**Task input**

..........

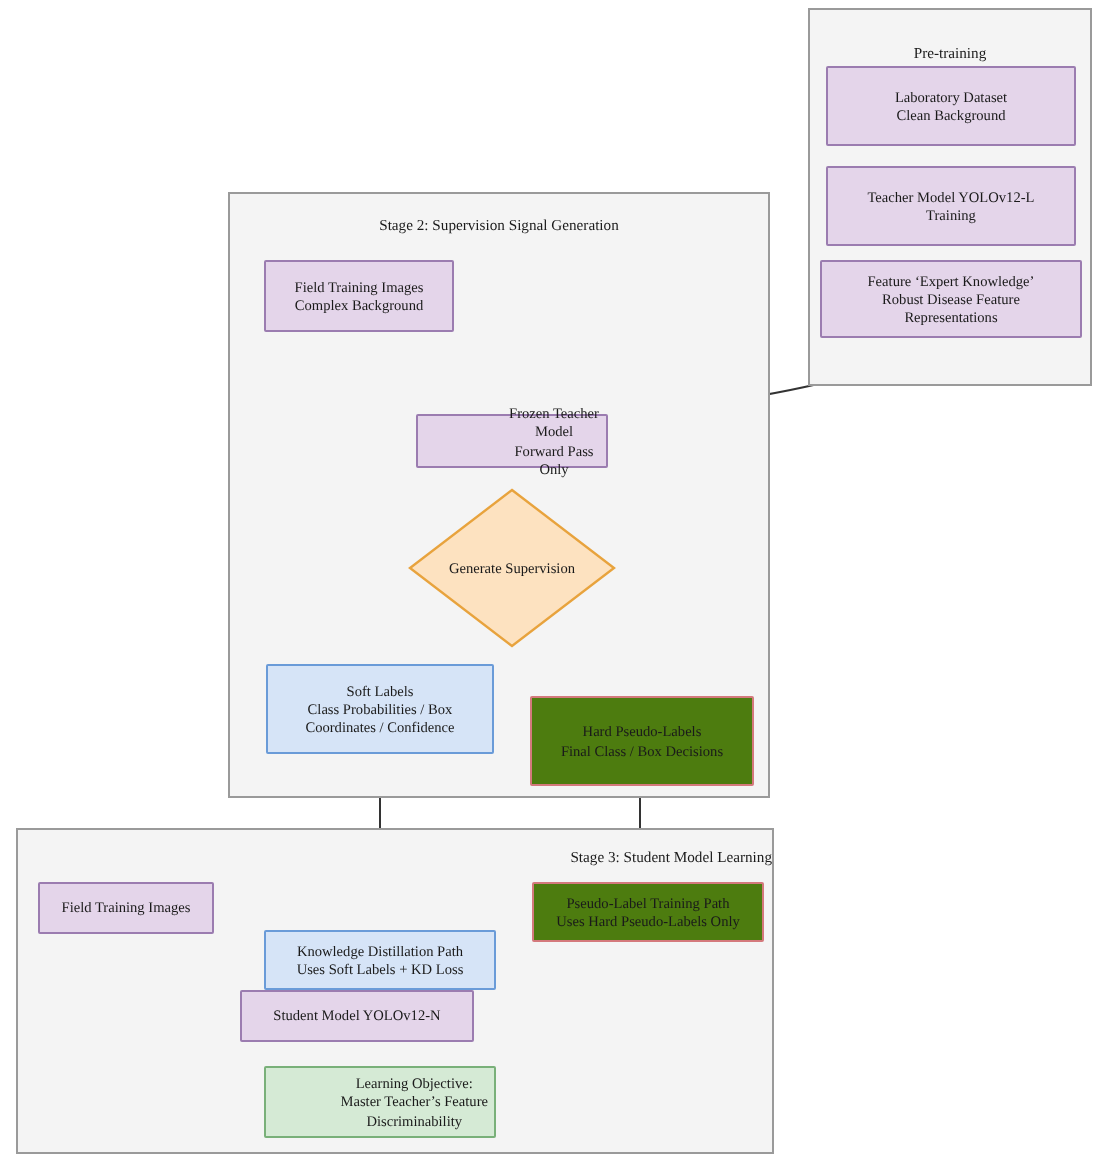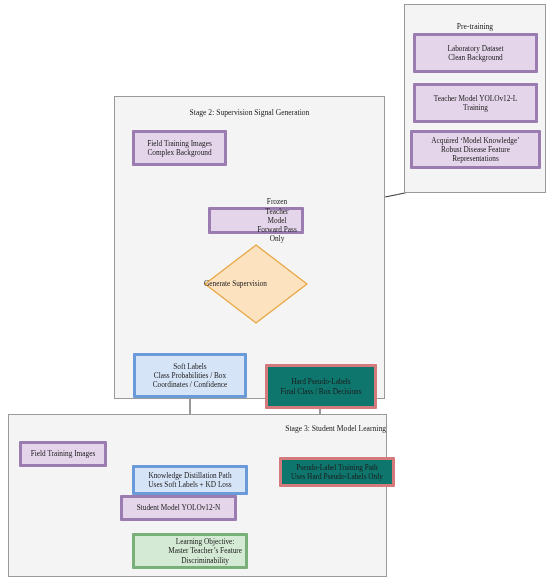--- a/index.html
+++ b/index.html
@@ -29,46 +29,47 @@
     color:#1a1a1a;
   }
   .cluster-title.left{
     text-align:right;
     padding-left:9px;
   }
 
   .node{
     position:absolute;
     box-sizing:border-box;
-    border:3px solid #a16207;
+    border:1px solid #a16207;
     display:flex;
     align-items:center;
     justify-content:center;
     text-align:center;
     font-size:7.3px;
     line-height:9.3px;
     padding:2px 3px;
     border-radius:1px;
   }
   .node span{display:block;}
 
   .n-purple{background:#e4d5ea;border-color:#9b7cb0;}
   .n-blue{background:#d6e4f7;border-color:#6a9bd8;}
-  .n-red{background:#0f766e;border-color:#d4797c;margin-top:16px;}
+  .n-red{background:#4d7c0f;border-color:#d4797c;}
   .n-green{background:#d5ead5;border-color:#79b079;justify-content:flex-end;}
 
   .diamond-wrap{position:absolute;}
   .diamond{
     position:absolute;left:0;top:0;
     width:100%;height:100%;
   }
   .diamond-label{
     position:absolute;
     left:0;right:0;top:50%;
     transform:translateY(-50%);
+    text-align:center;
     font-size:7.3px;
     line-height:9.3px;
     color:#1a1a1a;
   }
 </style>
 </head>
 <body>
 
 <div id="canvas">
 
@@ -129,21 +130,21 @@
 
   <div class="node n-purple" style="left:413px;top:83px;width:125px;height:40px;">
     <div>
       <span>Teacher Model YOLOv12-L</span>
       <span>Training</span>
     </div>
   </div>
 
   <div class="node n-purple" style="left:410px;top:130px;width:131px;height:39px;">
     <div>
-      <span>Acquired ‘Model Knowledge’</span>
+      <span>Feature ‘Expert Knowledge’</span>
       <span>Robust Disease Feature</span>
       <span>Representations</span>
     </div>
   </div>
 
   <div class="node n-purple" style="left:132px;top:130px;width:95px;height:36px;">
     <div>
       <span>Field Training Images</span>
       <span>Complex Background</span>
     </div>
@@ -156,21 +157,21 @@
     </div>
   </div>
 
   <div class="diamond-wrap" style="left:204px;top:244px;width:104px;height:80px;">
     <svg class="diamond" viewBox="0 0 104 80">
       <polygon points="52,1 103,40 52,79 1,40" fill="#fde2c0" stroke="#e8a33d" stroke-width="1.2"></polygon>
     </svg>
     <div class="diamond-label">Generate Supervision</div>
   </div>
 
-  <div class="node n-blue" style="left:133px;top:353px;width:114px;height:45px;">
+  <div class="node n-blue" style="left:133px;top:332px;width:114px;height:45px;">
     <div>
       <span>Soft Labels</span>
       <span>Class Probabilities / Box</span>
       <span>Coordinates / Confidence</span>
     </div>
   </div>
 
   <div class="node n-red" style="left:265px;top:348px;width:112px;height:45px;">
     <div>
       <span>Hard Pseudo-Labels</span>
@@ -184,21 +185,21 @@
     </div>
   </div>
 
   <div class="node n-blue" style="left:132px;top:441px;width:116px;height:30px;margin-top:24px;">
     <div>
       <span>Knowledge Distillation Path</span>
       <span>Uses Soft Labels + KD Loss</span>
     </div>
   </div>
 
-  <div class="node n-red" style="left:279px;top:441px;width:116px;height:30px;">
+  <div class="node n-red" style="left:266px;top:441px;width:116px;height:30px;">
     <div>
       <span>Pseudo-Label Training Path</span>
       <span>Uses Hard Pseudo-Labels Only</span>
     </div>
   </div>
 
   <div class="node n-purple" style="left:120px;top:495px;width:117px;height:26px;">
     <div>
       <span>Student Model YOLOv12-N</span>
     </div>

..........

**Problem to solve**
Write out the records in full and exactly, omitting the pictures they hold.

**Task solution**
--- a/index.html
+++ b/index.html
@@ -29,46 +29,47 @@
     color:#1a1a1a;
   }
   .cluster-title.left{
     text-align:right;
     padding-left:9px;
   }
 
   .node{
     position:absolute;
     box-sizing:border-box;
-    border:3px solid #a16207;
+    border:1px solid #a16207;
     display:flex;
     align-items:center;
     justify-content:center;
     text-align:center;
     font-size:7.3px;
     line-height:9.3px;
     padding:2px 3px;
     border-radius:1px;
   }
   .node span{display:block;}
 
   .n-purple{background:#e4d5ea;border-color:#9b7cb0;}
   .n-blue{background:#d6e4f7;border-color:#6a9bd8;}
-  .n-red{background:#0f766e;border-color:#d4797c;margin-top:16px;}
+  .n-red{background:#4d7c0f;border-color:#d4797c;}
   .n-green{background:#d5ead5;border-color:#79b079;justify-content:flex-end;}
 
   .diamond-wrap{position:absolute;}
   .diamond{
     position:absolute;left:0;top:0;
     width:100%;height:100%;
   }
   .diamond-label{
     position:absolute;
     left:0;right:0;top:50%;
     transform:translateY(-50%);
+    text-align:center;
     font-size:7.3px;
     line-height:9.3px;
     color:#1a1a1a;
   }
 </style>
 </head>
 <body>
 
 <div id="canvas">
 
@@ -129,21 +130,21 @@
 
   <div class="node n-purple" style="left:413px;top:83px;width:125px;height:40px;">
     <div>
       <span>Teacher Model YOLOv12-L</span>
       <span>Training</span>
     </div>
   </div>
 
   <div class="node n-purple" style="left:410px;top:130px;width:131px;height:39px;">
     <div>
-      <span>Acquired ‘Model Knowledge’</span>
+      <span>Feature ‘Expert Knowledge’</span>
       <span>Robust Disease Feature</span>
       <span>Representations</span>
     </div>
   </div>
 
   <div class="node n-purple" style="left:132px;top:130px;width:95px;height:36px;">
     <div>
       <span>Field Training Images</span>
       <span>Complex Background</span>
     </div>
@@ -156,21 +157,21 @@
     </div>
   </div>
 
   <div class="diamond-wrap" style="left:204px;top:244px;width:104px;height:80px;">
     <svg class="diamond" viewBox="0 0 104 80">
       <polygon points="52,1 103,40 52,79 1,40" fill="#fde2c0" stroke="#e8a33d" stroke-width="1.2"></polygon>
     </svg>
     <div class="diamond-label">Generate Supervision</div>
   </div>
 
-  <div class="node n-blue" style="left:133px;top:353px;width:114px;height:45px;">
+  <div class="node n-blue" style="left:133px;top:332px;width:114px;height:45px;">
     <div>
       <span>Soft Labels</span>
       <span>Class Probabilities / Box</span>
       <span>Coordinates / Confidence</span>
     </div>
   </div>
 
   <div class="node n-red" style="left:265px;top:348px;width:112px;height:45px;">
     <div>
       <span>Hard Pseudo-Labels</span>
@@ -184,21 +185,21 @@
     </div>
   </div>
 
   <div class="node n-blue" style="left:132px;top:441px;width:116px;height:30px;margin-top:24px;">
     <div>
       <span>Knowledge Distillation Path</span>
       <span>Uses Soft Labels + KD Loss</span>
     </div>
   </div>
 
-  <div class="node n-red" style="left:279px;top:441px;width:116px;height:30px;">
+  <div class="node n-red" style="left:266px;top:441px;width:116px;height:30px;">
     <div>
       <span>Pseudo-Label Training Path</span>
       <span>Uses Hard Pseudo-Labels Only</span>
     </div>
   </div>
 
   <div class="node n-purple" style="left:120px;top:495px;width:117px;height:26px;">
     <div>
       <span>Student Model YOLOv12-N</span>
     </div>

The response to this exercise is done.